» EXTRAIT DU DOCUMENT
────────────────────

Photo d'une femme assise à califourchon sur un banc, en extérieur, en train de procéder à l'extraction du lait de coco. Entre ses cuisses, on voit une bassine bleu vert, dans laquelle se trouve la noix de coco râpée. Elle en tient une grosse poignée entre ses mains, et elle presse ses deux mains l'une contre l'autre. Du lait de coco coule entre ses doigts, et tombe dans une casserole posée devant elle sur le banc. De l'autre côté de la casserole, des tiges et des feuilles fines enveloppées dans une grande feuille verte et épaisse.
2023-09-20

L’emploi le plus fréquent du mot "melek" concerne le lait de coco : « melek blong kokonas » ou plus souvent « melek kokonas ». Pour rappel, il ne s’agit pas de l’eau de coco (« wota blong kokonas », qu’on trouve dans la noix de coco verte, mais le liquide blanc et assez épais obtenu quand on exprime le jus de la chair de coco râpée, en le mélangeant avec l’eau de coco).

#ToktokBlongTede

2023-09-20

20/09/2023

Le mot bislama du jour est « melek» , qui se prononce [melɛk], et qui vient de l’anglais « milk ».

────────────────────

» CONSIGNE
Relevez toutes les expressions en bislama que l'extrait cite entre guillemets.

────────────────────

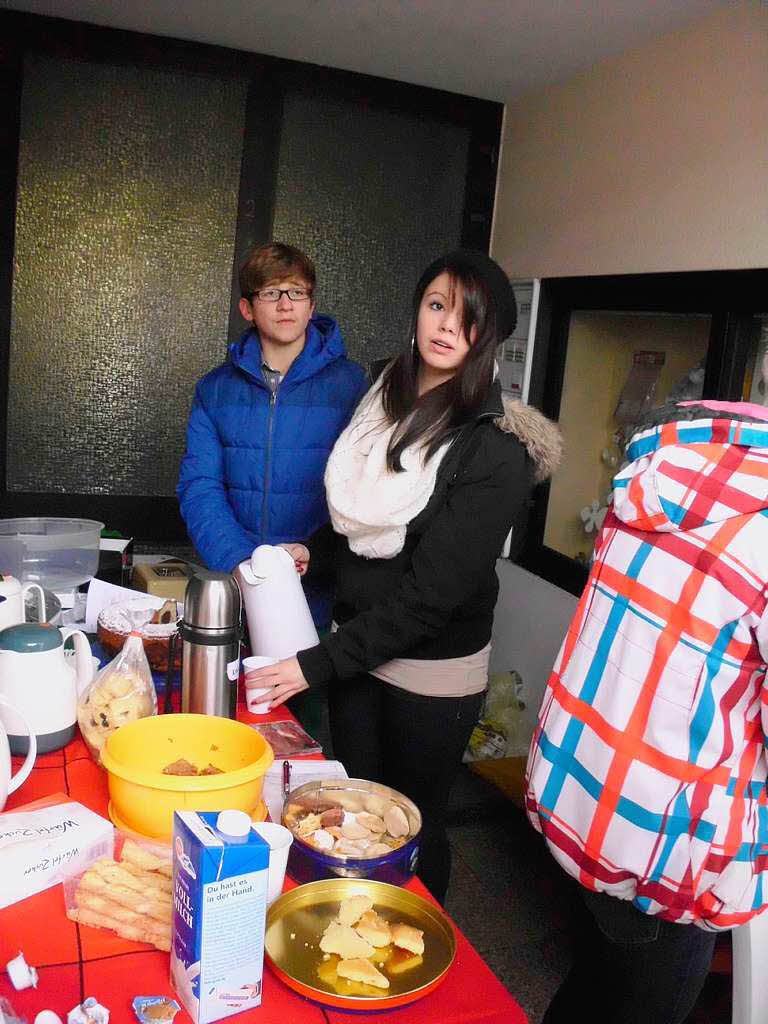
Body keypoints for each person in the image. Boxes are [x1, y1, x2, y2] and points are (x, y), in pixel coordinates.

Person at [245, 250, 562, 903]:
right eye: (437, 305)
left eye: (469, 319)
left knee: (410, 829)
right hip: (359, 646)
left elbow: (428, 597)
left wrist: (314, 664)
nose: (447, 327)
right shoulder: (383, 399)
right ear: (418, 308)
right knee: (351, 812)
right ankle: (348, 928)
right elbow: (362, 521)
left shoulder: (494, 447)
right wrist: (313, 554)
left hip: (431, 674)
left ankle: (413, 958)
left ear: (490, 336)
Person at [525, 399, 768, 1024]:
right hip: (676, 849)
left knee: (597, 982)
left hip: (588, 804)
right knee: (639, 998)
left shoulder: (659, 474)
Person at [177, 241, 366, 630]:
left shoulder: (353, 387)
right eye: (271, 293)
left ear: (311, 306)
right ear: (247, 307)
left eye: (297, 292)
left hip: (319, 590)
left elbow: (365, 493)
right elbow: (200, 486)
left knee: (307, 689)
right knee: (232, 686)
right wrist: (243, 564)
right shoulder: (214, 390)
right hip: (238, 586)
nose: (285, 304)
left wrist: (314, 557)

────────────────────

» RÉPONSE RÉDIGÉE
- « melek blong kokonas »
- « melek kokonas »
- « wota blong kokonas »
- « melek »